Figure 5 is a flow diagram illustrating a data processing method 500 for providing a HRTF and/or a HRIR personalized for the user 120. The data processing method 500 comprises a step 501 of obtaining information about a pinna concha height value and a pinna concha width value of an ear of the user 120. The data processing method 500 further comprises a step 503 of providing at least one personalized HRTF and/or HRIR based on the information about the pinna concha height value and the pinna concha width value of the ear of the user 120.

The data processing method 500 can be performed by the data processing apparatus 110 according to an embodiment. Thus, further features of the data processing method 500 result directly from the functionality of the data processing apparatus 110 as well as its different embodiments described above and below.

The person skilled in the art will understand that the "blocks" ("units") of the various figures (method and apparatus) represent or describe functionalities of embodiments of the present disclosure (rather than necessarily individual "units" in hardware or software) and thus describe equally functions or features of apparatus embodiments as well as method embodiments (unit = step).

In the several embodiments provided in the present application, it should be understood that the disclosed system, apparatus, and method may be implemented in other manners. For example, the described embodiment of an apparatus is merely exemplary. For example, the unit division is merely logical function division and may be another division in an actual implementation. For example, a plurality of units or components may be combined or integrated into another system, or some features may be ignored or not performed. In addition, the displayed or discussed mutual couplings or direct couplings or communication connections may be implemented by using some interfaces. The indirect couplings or communication connections between the apparatuses or units may be implemented in electronic, mechanical, or other forms.

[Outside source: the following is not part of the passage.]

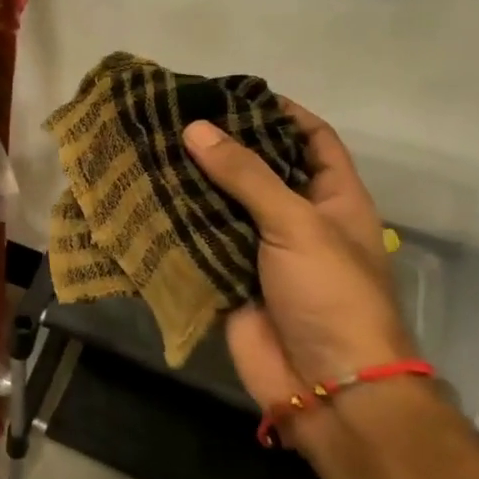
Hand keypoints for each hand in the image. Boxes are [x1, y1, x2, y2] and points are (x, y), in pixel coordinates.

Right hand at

The units described as separate parts may or may not be physically separate, and parts displayed as units may or may not be physical units, may be located in one position, or may be distributed on a plurality of network units. Some or all of the units may be selected according to actual needs to achieve the objectives of the solutions of the embodiments.

In addition, functional units in the embodiments of the invention may be integrated into one processing unit, or each of the units may exist alone physically, or two or more units are integrated into one unit.